Why City-Level Views Matter For Workplace Safety

City-level enforcement data is one of the few public lenses that connects national policy with the specific job sites where workers spend their days. A national back-wage settlement, an industry-wide hazard alert, or a federal emphasis program ultimately resolves at a street address — a warehouse on the edge of town, a construction site downtown, a meat-processing plant near the interstate. By aggregating to the city, this directory makes it possible for workers, journalists, researchers, and local officials to see which workplaces in their own community have repeated citation history, which categories of hazard dominate, and how penalties compare to similar cities of similar industry mix. None of that requires editorializing — it requires consistently published, properly normalized public data, which is what each city page provides.
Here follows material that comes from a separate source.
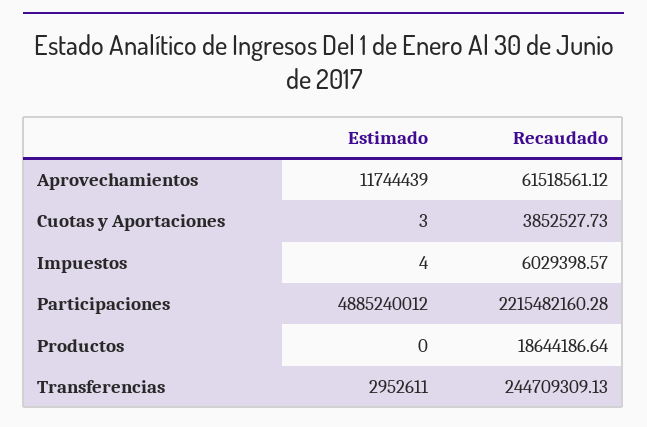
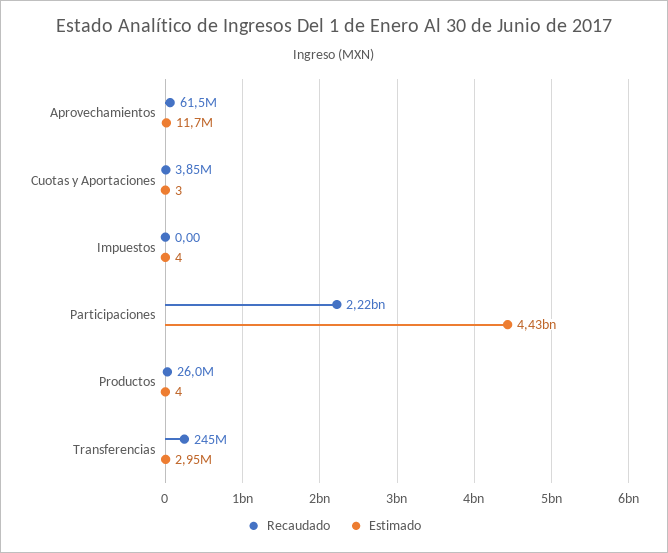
Recaudado, Impuestos: 6029398.57 -> 0
Estimado, Participaciones: 4885240012 -> 4430000000
Estimado, Productos: 0 -> 4
Recaudado, Productos: 18644186.64 -> 26000000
The cities listed in this directory are sorted by the number of inspected employer establishments. That ordering reflects scale, not severity: a large metropolitan area will generally have more inspected workplaces than a smaller one even if the rate of citations per worker is lower. To compare cities on a like-for-like basis, look at the average penalty per inspection on each city page rather than at total penalty figures. To compare to a national baseline, the most-dangerous-industries ranking on the rankings hub provides per-inspection averages by sector. Together those two views allow you to ask the most useful local question — "Is this city's enforcement record explained by its industry mix, or is something else going on?" — and answer it with public data alone.